According to Atkins, 2024 will also see the private and public sectors face challenges from generative AI usage.
“There's so many obstacles for generated by the next 12 months that's all around copyright, intellectual property,” he said.
Atkins said “The other one is around transparency” and there will be an interesting transition” where questions revolve around AI trustworthiness.
“New testing framework, new accuracy frameworks around large language models and generative AI will be needed and the flip side of that is combating misinformation and deep fakes,” Atkins said.
He said the next year might see Australian government disclaimer statements that make clear where content is created with AI.
Reaching full potential
Huw Kwon, who leads Accenture’s Centre of Advanced AI in Australia told Digital Nation that 2023 was the year many organisations began to see the technology's full potential.
“Before 2023, whenever the topic AI came up, not many people understood it. It was primarily because most of it was numbers.
“But the difference with ChatGPT or LLM, large language models, is the language and OpenAI created that curtain-ripping moment of where this AI product talked back.”
With telcos, retailers and financial institutions already ahead with AI work, 2024 will see these industries plus many more look to set strong foundations and frameworks.

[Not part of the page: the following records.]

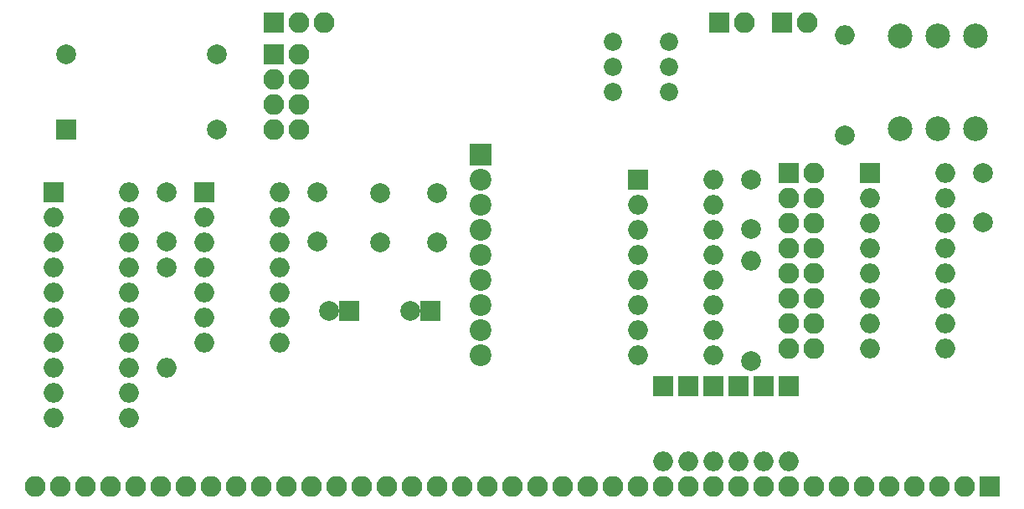
<source format=gbs>
G04 #@! TF.FileFunction,Soldermask,Bot*
%FSLAX46Y46*%
G04 Gerber Fmt 4.6, Leading zero omitted, Abs format (unit mm)*
G04 Created by KiCad (PCBNEW 4.0.6) date 06/14/17 01:05:27*
%MOMM*%
%LPD*%
G01*
G04 APERTURE LIST*
%ADD10C,0.100000*%
%ADD11C,2.000000*%
%ADD12R,2.000000X2.000000*%
%ADD13O,2.000000X2.000000*%
%ADD14R,2.100000X2.100000*%
%ADD15O,2.100000X2.100000*%
%ADD16C,2.500000*%
%ADD17R,2.200000X2.200000*%
%ADD18C,2.200000*%
%ADD19C,1.840000*%
G04 APERTURE END LIST*
D10*
D11*
X213995000Y-101600000D03*
X213995000Y-106600000D03*
D12*
X202565000Y-101600000D03*
D13*
X210185000Y-119380000D03*
X202565000Y-104140000D03*
X210185000Y-116840000D03*
X202565000Y-106680000D03*
X210185000Y-114300000D03*
X202565000Y-109220000D03*
X210185000Y-111760000D03*
X202565000Y-111760000D03*
X210185000Y-109220000D03*
X202565000Y-114300000D03*
X210185000Y-106680000D03*
X202565000Y-116840000D03*
X210185000Y-104140000D03*
X202565000Y-119380000D03*
X210185000Y-101600000D03*
D11*
X146685000Y-103505000D03*
X146685000Y-108505000D03*
X190500000Y-102235000D03*
X190500000Y-107235000D03*
D14*
X214630000Y-133350000D03*
D15*
X212090000Y-133350000D03*
X209550000Y-133350000D03*
X207010000Y-133350000D03*
X204470000Y-133350000D03*
X201930000Y-133350000D03*
X199390000Y-133350000D03*
X196850000Y-133350000D03*
X194310000Y-133350000D03*
X191770000Y-133350000D03*
X189230000Y-133350000D03*
X186690000Y-133350000D03*
X184150000Y-133350000D03*
X181610000Y-133350000D03*
X179070000Y-133350000D03*
X176530000Y-133350000D03*
X173990000Y-133350000D03*
X171450000Y-133350000D03*
X168910000Y-133350000D03*
X166370000Y-133350000D03*
X163830000Y-133350000D03*
X161290000Y-133350000D03*
X158750000Y-133350000D03*
X156210000Y-133350000D03*
X153670000Y-133350000D03*
X151130000Y-133350000D03*
X148590000Y-133350000D03*
X146050000Y-133350000D03*
X143510000Y-133350000D03*
X140970000Y-133350000D03*
X138430000Y-133350000D03*
X135890000Y-133350000D03*
X133350000Y-133350000D03*
X130810000Y-133350000D03*
X128270000Y-133350000D03*
X125730000Y-133350000D03*
X123190000Y-133350000D03*
X120650000Y-133350000D03*
X118110000Y-133350000D03*
D14*
X187325000Y-86360000D03*
D15*
X189865000Y-86360000D03*
D12*
X120015000Y-103505000D03*
D13*
X127635000Y-126365000D03*
X120015000Y-106045000D03*
X127635000Y-123825000D03*
X120015000Y-108585000D03*
X127635000Y-121285000D03*
X120015000Y-111125000D03*
X127635000Y-118745000D03*
X120015000Y-113665000D03*
X127635000Y-116205000D03*
X120015000Y-116205000D03*
X127635000Y-113665000D03*
X120015000Y-118745000D03*
X127635000Y-111125000D03*
X120015000Y-121285000D03*
X127635000Y-108585000D03*
X120015000Y-123825000D03*
X127635000Y-106045000D03*
X120015000Y-126365000D03*
X127635000Y-103505000D03*
D12*
X179070000Y-102235000D03*
D13*
X186690000Y-120015000D03*
X179070000Y-104775000D03*
X186690000Y-117475000D03*
X179070000Y-107315000D03*
X186690000Y-114935000D03*
X179070000Y-109855000D03*
X186690000Y-112395000D03*
X179070000Y-112395000D03*
X186690000Y-109855000D03*
X179070000Y-114935000D03*
X186690000Y-107315000D03*
X179070000Y-117475000D03*
X186690000Y-104775000D03*
X179070000Y-120015000D03*
X186690000Y-102235000D03*
D11*
X158750000Y-108585000D03*
X158750000Y-103585000D03*
D12*
X158115000Y-115570000D03*
D11*
X156115000Y-115570000D03*
X153035000Y-108585000D03*
X153035000Y-103585000D03*
D14*
X193675000Y-86360000D03*
D15*
X196215000Y-86360000D03*
D14*
X194310000Y-101600000D03*
D15*
X196850000Y-101600000D03*
X194310000Y-104140000D03*
X196850000Y-104140000D03*
X194310000Y-106680000D03*
X196850000Y-106680000D03*
X194310000Y-109220000D03*
X196850000Y-109220000D03*
X194310000Y-111760000D03*
X196850000Y-111760000D03*
X194310000Y-114300000D03*
X196850000Y-114300000D03*
X194310000Y-116840000D03*
X196850000Y-116840000D03*
X194310000Y-119380000D03*
X196850000Y-119380000D03*
D12*
X149860000Y-115570000D03*
D11*
X147860000Y-115570000D03*
D12*
X194310000Y-123190000D03*
D13*
X194310000Y-130810000D03*
D12*
X191770000Y-123190000D03*
D13*
X191770000Y-130810000D03*
D12*
X189230000Y-123190000D03*
D13*
X189230000Y-130810000D03*
D12*
X186690000Y-123190000D03*
D13*
X186690000Y-130810000D03*
D12*
X184150000Y-123190000D03*
D13*
X184150000Y-130810000D03*
D12*
X181610000Y-123190000D03*
D13*
X181610000Y-130810000D03*
D16*
X205600000Y-87695000D03*
X209400000Y-87695000D03*
X213200000Y-87695000D03*
X213200000Y-97095000D03*
X209400000Y-97095000D03*
X205600000Y-97095000D03*
D14*
X142240000Y-89535000D03*
D15*
X144780000Y-89535000D03*
X142240000Y-92075000D03*
X144780000Y-92075000D03*
X142240000Y-94615000D03*
X144780000Y-94615000D03*
X142240000Y-97155000D03*
X144780000Y-97155000D03*
D14*
X142240000Y-86360000D03*
D15*
X144780000Y-86360000D03*
X147320000Y-86360000D03*
D11*
X200025000Y-97790000D03*
D13*
X200025000Y-87630000D03*
D11*
X190500000Y-120650000D03*
D13*
X190500000Y-110490000D03*
D12*
X135255000Y-103505000D03*
D13*
X142875000Y-118745000D03*
X135255000Y-106045000D03*
X142875000Y-116205000D03*
X135255000Y-108585000D03*
X142875000Y-113665000D03*
X135255000Y-111125000D03*
X142875000Y-111125000D03*
X135255000Y-113665000D03*
X142875000Y-108585000D03*
X135255000Y-116205000D03*
X142875000Y-106045000D03*
X135255000Y-118745000D03*
X142875000Y-103505000D03*
D12*
X121285000Y-97155000D03*
D11*
X121285000Y-89535000D03*
X136525000Y-89535000D03*
X136525000Y-97155000D03*
X131445000Y-103505000D03*
X131445000Y-108505000D03*
D17*
X163195000Y-99695000D03*
D18*
X163195000Y-102235000D03*
X163195000Y-104775000D03*
X163195000Y-107315000D03*
X163195000Y-109855000D03*
X163195000Y-112395000D03*
X163195000Y-114935000D03*
X163195000Y-117475000D03*
X163195000Y-120015000D03*
D19*
X176530000Y-88265000D03*
X176530000Y-90805000D03*
X176530000Y-93345000D03*
X182245000Y-88265000D03*
X182245000Y-90805000D03*
X182245000Y-93345000D03*
D11*
X131445000Y-111125000D03*
D13*
X131445000Y-121285000D03*
M02*

</source>
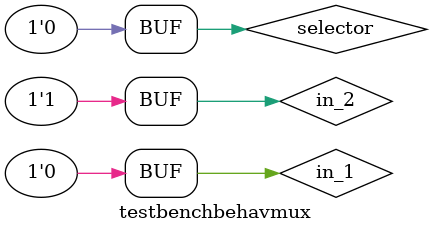
<source format=v>


module notgate(in1,out1);

input wire in1;
output wire out1;
assign out1=~in1;

endmodule



// second module (And or Inverter )

module AOI(in_A,in_B,in_C,in_D,out);

input wire in_A,in_B,in_C,in_D;
output wire out;

wire in_AB,in_CD;

assign in_AB=in_A & in_B;
assign in_CD=in_C & in_D;
assign out= ~ (in_AB | in_CD);

endmodule



module Mux_main(in_A,in_B,selector,out);

input wire in_A,in_B,selector;
output wire out;
wire selafter,outbefore;

notgate g1(selector,sleafter);

AOI aoi(sleafter,in_A,selector,in_B,outbefore);

notgate g2(outbefore,out);

endmodule


module testbenchofstructuralmux();

reg in1,in2,sel;
wire out1;

Mux_main mux1(in1,in2,sel,out1);


initial 
begin

in1=0;
in2=0;
sel=0;

#5
in1=0;
in2=0;
sel=1;

#5
in1=1;
in2=0;
sel=1;

#5
in1=1;
in2=0;
sel=0;


#5
in1=1;
in2=0;
sel=1;


end



endmodule


// behavioural multiplexer

module behMux(in_1,in_2,selector,out);

input wire in_1,in_2,selector;
output wire out;


assign out=(selector==0)?in_1:in_2;


endmodule

module testbenchbehavmux();

reg in_1,in_2,selector;
wire out;

behMux m1(in_1,in_2,selector,out);

initial 
begin

in_1=0;
in_2=0;
selector=0;
#5
in_1=1;
in_2=0;
selector=0;
#5
in_1=1;
in_2=0;
selector=1;
#5
in_1=0;
in_2=1;
selector=0;

end


endmodule



</source>
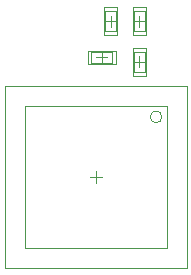
<source format=gm1>
G04 Layer_Color=16711935*
%FSLAX25Y25*%
%MOIN*%
G70*
G01*
G75*
%ADD16C,0.00394*%
%ADD17C,0.00197*%
D16*
X191547Y89531D02*
G03*
X191547Y89531I-1969J0D01*
G01*
X176370Y118106D02*
Y124799D01*
X172630Y118106D02*
Y124799D01*
X176370D01*
X172630Y118106D02*
X176370D01*
X145878Y45831D02*
Y93075D01*
X193122Y45831D02*
Y93075D01*
X145878Y45831D02*
X193122D01*
X145878Y93075D02*
X193122D01*
X168055Y107583D02*
X174945D01*
X168055Y111323D02*
X174945D01*
Y107583D02*
Y111323D01*
X168055Y107583D02*
Y111323D01*
X182130Y118106D02*
Y124799D01*
X185870Y118106D02*
Y124799D01*
X182130Y118106D02*
X185870D01*
X182130Y124799D02*
X185870D01*
X185870Y104606D02*
Y111299D01*
X182130Y104606D02*
Y111299D01*
X185870D01*
X182130Y104606D02*
X185870D01*
X172630Y121453D02*
X176370D01*
X174500Y119583D02*
Y123323D01*
X176665Y116728D02*
Y126177D01*
X172335Y116728D02*
Y126177D01*
X176665D01*
X172335Y116728D02*
X176665D01*
X167532Y69453D02*
X171469D01*
X169500Y67484D02*
Y71421D01*
X171500Y107583D02*
Y111323D01*
X169630Y109453D02*
X173370D01*
X166776Y107287D02*
X176225D01*
X166776Y111618D02*
X176225D01*
Y107287D02*
Y111618D01*
X166776Y107287D02*
Y111618D01*
X182130Y121453D02*
X185870D01*
X184000Y119583D02*
Y123323D01*
X181835Y116728D02*
Y126177D01*
X186165Y116728D02*
Y126177D01*
X181835Y116728D02*
X186165D01*
X181835Y126177D02*
X186165D01*
X182130Y107953D02*
X185870D01*
X184000Y106083D02*
Y109823D01*
X186165Y103228D02*
Y112677D01*
X181835Y103228D02*
Y112677D01*
X186165D01*
X181835Y103228D02*
X186165D01*
D17*
X139185Y39138D02*
Y99768D01*
X199815Y39138D02*
Y99768D01*
X139185Y39138D02*
X199815D01*
X139185Y99768D02*
X199815D01*
M02*

</source>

“This year I see most clients will be on this journey. However, there are requirements that we shouldn't forget.
“We should also think about why are finance institutes, retailers or telecoms faster than others? It's not just because they had an earlier start but because the nature of their business was data,” Kwon said.
He said if organisations don’t have core foundational requirements of AI, future work is “not going to scale”.
“This is a universal challenge that we will face for most of the clients who missed or who rushed too fast without considering the data foundation, platform foundation and the cloud foundation that you need,” Kwon said.
“On top of all this, the responsible use of AI is absolute. It has to be pervasive inside out. There cannot be any exception. Because one data breach is a disaster”.
Kwon says, that this year businesses should tackle generative AI through a measured approach.
“It's always a matter of balancing and especially a technology so young, we should be brave and within the right framework, we should maximize an experience within your business context now, rather than later,
“Because you cannot buy the experience and contextualize, um, LLM usage in your company one or two years down the line.
Following earlier sentiments, Kwon also said multimodal technology is also set to emerge in 2024.
“That generative AI, it’s not just LLM, it's expanding beyond text generation, video, voice, [and] gaining traction and voice, image and video generation is also an area to look out for.
“But also not all those individually, but also in a multimodal LLM, this can be all combined text and video.”